Excerto selecionado
....................
Divulgador da ciência e presença assídua nos media, Alexandre Quintanilha procura “um novo desafio” e confessa-se fascinado pela arquitectura. Aos 63 anos, o cientista considera que a divulgação é “obrigação de quem tem conhecimento em cada uma das áreas científicas”. Uma das muitas frases a reter numa entrevista que estreia o “UP sob investigação”, um ciclo de entrevistas que, até Junho, dá a conhecer alguns dos principais rostos da investigação feita na Universidade do Porto.

Depois de 20 anos na Universidade da Califórnia, Berkeley, quais as principais diferenças que encontra entre a investigação feita em Portugal e no estrangeiro?

Eu acho que cada vez mais as diferenças são menos gritantes. Mas a grande diferença é que a investigação em Portugal é uma coisa muito recente. Entre a inquisição e a ditadura houve enormes instabilidades políticas. Portugal só começou verdadeiramente a investir em ciência nos últimos vinte anos. E, vindo de Berkeley, onde a aposta na ciência já é uma coisa que tem cem anos, obviamente que o choque foi enorme. Mas também foi interessante perceber como é que uma sociedade que não tinha a tradição da ciência a passou a ter.

Ser um investigador português ainda é um handicap no meio científico internacional?
....................
Dados fornecidos
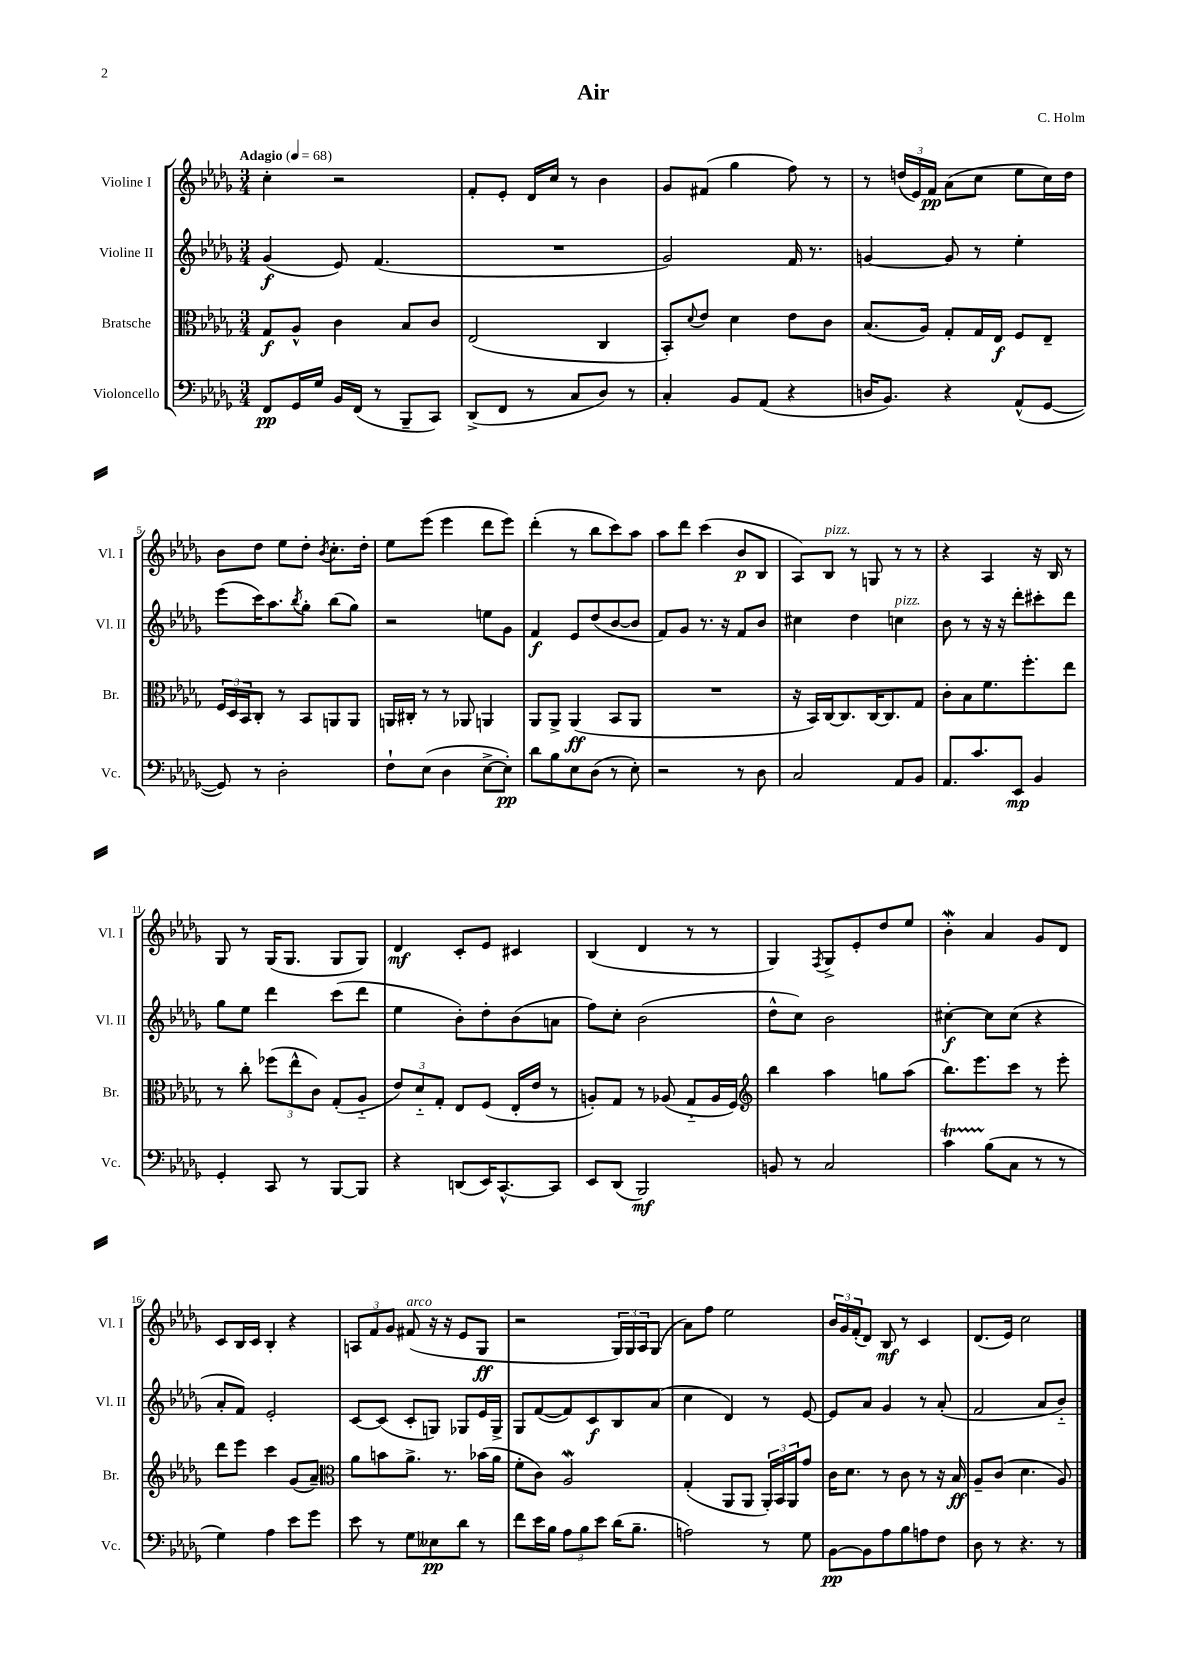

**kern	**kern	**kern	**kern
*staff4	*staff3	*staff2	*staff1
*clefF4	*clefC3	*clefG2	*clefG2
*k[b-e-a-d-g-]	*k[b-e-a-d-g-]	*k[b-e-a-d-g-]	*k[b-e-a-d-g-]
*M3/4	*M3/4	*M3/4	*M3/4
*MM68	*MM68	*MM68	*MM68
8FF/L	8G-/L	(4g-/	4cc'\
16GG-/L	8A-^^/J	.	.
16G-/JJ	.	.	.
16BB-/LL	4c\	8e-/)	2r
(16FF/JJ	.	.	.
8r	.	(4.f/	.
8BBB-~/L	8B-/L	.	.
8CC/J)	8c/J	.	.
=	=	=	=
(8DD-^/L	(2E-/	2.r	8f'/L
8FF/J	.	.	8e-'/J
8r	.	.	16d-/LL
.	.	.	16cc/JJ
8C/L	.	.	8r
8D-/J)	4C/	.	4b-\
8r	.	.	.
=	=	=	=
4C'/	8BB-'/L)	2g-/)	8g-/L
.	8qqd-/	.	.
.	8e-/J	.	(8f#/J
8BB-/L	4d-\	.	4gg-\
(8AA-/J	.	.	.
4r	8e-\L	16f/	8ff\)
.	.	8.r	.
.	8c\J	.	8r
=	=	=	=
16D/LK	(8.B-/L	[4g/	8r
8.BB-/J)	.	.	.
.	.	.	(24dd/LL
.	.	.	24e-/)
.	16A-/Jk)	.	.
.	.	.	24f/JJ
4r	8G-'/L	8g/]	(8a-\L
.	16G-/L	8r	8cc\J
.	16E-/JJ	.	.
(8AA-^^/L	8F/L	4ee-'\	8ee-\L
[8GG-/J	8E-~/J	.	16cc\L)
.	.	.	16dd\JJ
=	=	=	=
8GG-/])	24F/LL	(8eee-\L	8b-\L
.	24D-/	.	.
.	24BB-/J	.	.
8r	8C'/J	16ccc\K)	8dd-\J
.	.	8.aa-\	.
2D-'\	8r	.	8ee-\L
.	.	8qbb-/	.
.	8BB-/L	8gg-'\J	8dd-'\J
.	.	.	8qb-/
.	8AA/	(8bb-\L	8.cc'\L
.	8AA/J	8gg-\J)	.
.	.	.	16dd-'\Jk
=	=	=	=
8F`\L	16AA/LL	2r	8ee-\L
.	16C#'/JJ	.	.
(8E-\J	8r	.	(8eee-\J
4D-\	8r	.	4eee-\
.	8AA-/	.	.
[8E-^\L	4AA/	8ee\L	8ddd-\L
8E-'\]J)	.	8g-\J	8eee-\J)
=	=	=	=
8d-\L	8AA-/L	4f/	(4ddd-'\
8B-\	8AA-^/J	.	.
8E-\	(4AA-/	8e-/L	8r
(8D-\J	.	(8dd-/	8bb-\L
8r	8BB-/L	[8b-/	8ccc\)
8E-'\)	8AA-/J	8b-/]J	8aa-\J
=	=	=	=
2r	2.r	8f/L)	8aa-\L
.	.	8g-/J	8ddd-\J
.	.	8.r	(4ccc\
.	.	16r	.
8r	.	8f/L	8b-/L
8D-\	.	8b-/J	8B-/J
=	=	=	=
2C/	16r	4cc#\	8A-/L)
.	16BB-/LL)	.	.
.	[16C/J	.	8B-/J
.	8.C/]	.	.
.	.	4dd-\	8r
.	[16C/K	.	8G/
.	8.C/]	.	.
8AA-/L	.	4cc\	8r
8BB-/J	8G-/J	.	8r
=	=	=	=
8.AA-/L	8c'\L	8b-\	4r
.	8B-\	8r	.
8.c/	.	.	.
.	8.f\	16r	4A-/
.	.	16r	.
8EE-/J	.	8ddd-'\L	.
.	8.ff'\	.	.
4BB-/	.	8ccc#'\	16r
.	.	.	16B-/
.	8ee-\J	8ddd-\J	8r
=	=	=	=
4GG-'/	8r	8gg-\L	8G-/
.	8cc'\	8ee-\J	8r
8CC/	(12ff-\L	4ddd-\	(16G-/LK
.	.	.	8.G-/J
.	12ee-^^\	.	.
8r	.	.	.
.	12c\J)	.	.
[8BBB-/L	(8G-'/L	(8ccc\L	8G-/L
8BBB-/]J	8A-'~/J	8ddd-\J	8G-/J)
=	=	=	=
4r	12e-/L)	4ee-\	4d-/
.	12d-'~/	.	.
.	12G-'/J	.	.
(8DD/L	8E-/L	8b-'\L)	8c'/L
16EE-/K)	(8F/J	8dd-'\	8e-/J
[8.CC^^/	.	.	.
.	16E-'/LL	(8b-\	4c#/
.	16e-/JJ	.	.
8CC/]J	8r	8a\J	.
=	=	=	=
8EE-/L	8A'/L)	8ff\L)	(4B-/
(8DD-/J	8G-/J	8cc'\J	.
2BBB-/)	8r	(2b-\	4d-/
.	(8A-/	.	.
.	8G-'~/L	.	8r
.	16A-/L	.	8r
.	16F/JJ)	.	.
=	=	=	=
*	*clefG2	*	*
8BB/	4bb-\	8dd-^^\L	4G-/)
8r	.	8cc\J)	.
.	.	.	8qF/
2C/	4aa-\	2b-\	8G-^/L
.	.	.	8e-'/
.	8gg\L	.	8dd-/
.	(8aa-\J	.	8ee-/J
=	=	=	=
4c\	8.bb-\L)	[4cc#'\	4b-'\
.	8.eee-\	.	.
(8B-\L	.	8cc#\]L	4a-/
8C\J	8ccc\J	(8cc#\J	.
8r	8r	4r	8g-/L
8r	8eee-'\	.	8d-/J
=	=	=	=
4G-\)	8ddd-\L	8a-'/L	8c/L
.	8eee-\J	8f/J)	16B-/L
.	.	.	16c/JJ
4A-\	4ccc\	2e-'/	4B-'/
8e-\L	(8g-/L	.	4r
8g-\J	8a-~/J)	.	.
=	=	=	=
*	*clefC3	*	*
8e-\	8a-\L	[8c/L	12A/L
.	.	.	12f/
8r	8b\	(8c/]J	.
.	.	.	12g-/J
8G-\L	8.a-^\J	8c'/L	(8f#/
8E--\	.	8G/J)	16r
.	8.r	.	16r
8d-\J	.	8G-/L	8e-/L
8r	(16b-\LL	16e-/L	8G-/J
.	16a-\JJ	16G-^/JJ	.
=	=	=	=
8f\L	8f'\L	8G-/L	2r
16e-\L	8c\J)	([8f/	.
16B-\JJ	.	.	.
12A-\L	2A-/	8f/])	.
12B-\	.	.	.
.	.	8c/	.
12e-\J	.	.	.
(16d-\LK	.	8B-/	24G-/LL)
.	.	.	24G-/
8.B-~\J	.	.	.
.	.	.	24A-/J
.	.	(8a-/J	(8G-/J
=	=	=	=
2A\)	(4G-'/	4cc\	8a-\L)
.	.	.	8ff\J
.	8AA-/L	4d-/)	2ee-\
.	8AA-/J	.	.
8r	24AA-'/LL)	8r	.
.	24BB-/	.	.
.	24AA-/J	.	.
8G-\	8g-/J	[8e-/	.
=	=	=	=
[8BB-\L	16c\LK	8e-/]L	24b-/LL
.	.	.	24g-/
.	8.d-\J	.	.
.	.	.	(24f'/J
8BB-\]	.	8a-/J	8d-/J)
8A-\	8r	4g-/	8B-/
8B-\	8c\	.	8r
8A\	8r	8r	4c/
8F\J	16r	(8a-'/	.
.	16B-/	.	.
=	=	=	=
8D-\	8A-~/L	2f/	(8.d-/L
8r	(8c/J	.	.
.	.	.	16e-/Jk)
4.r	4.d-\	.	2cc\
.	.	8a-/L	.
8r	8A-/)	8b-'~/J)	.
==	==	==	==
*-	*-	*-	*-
....................
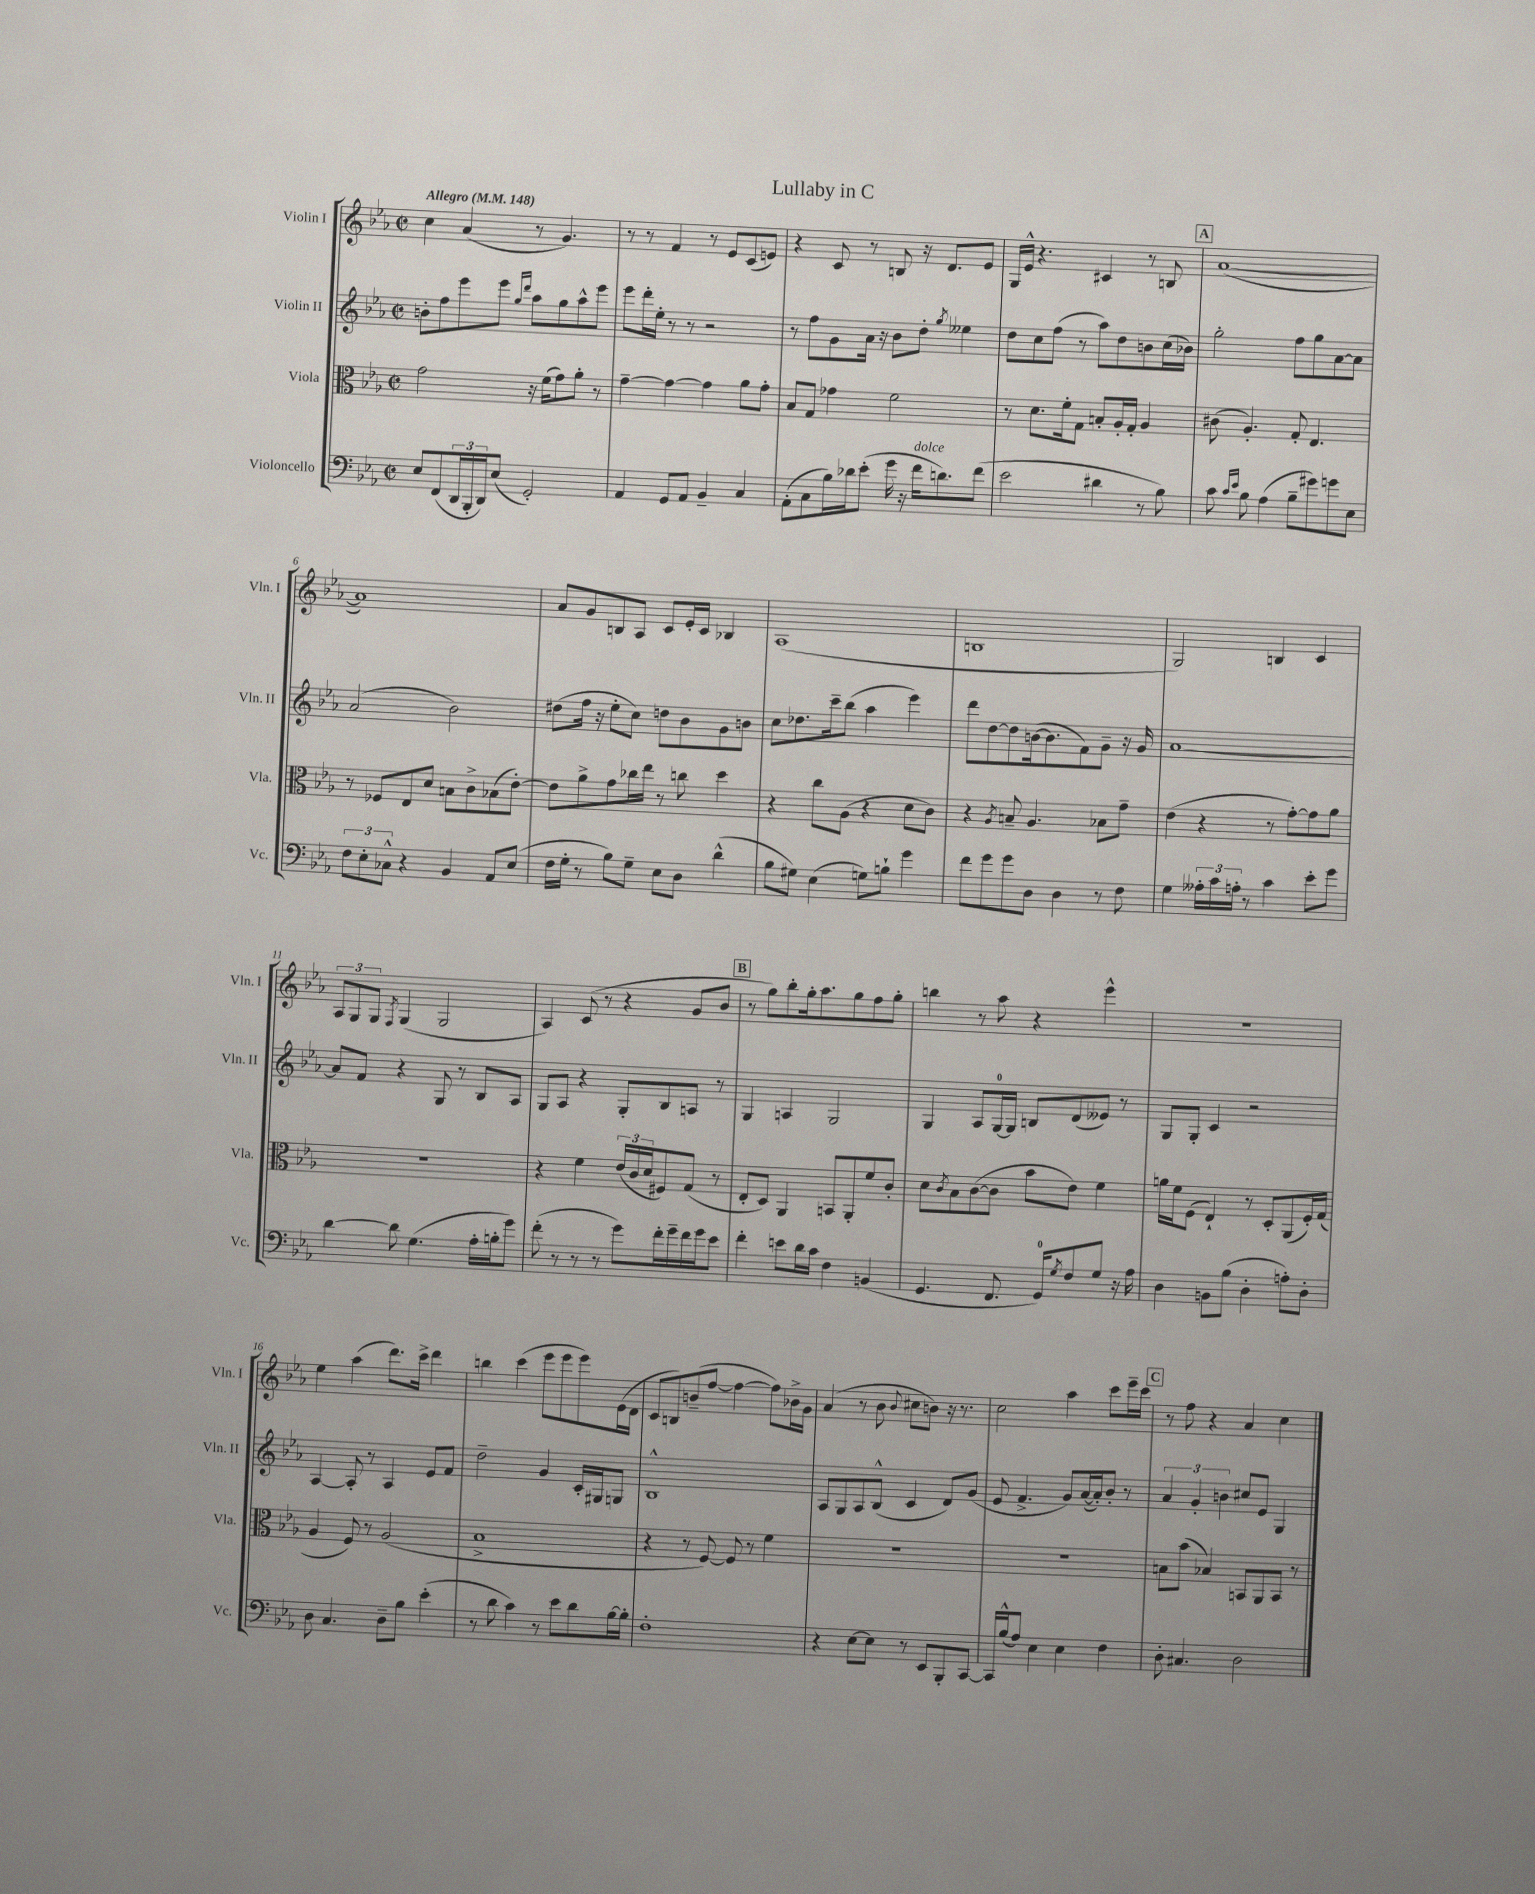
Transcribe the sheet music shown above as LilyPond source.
....................
Enunciado da tarefa
Traduza para inglês esta frase do excerto: «Mas a grande diferença é que a investigação em Portugal é uma coisa muito recente.» As linhas não têm relação com o excerto.

Resposta correta
But the big difference is that research in Portugal is a very recent thing.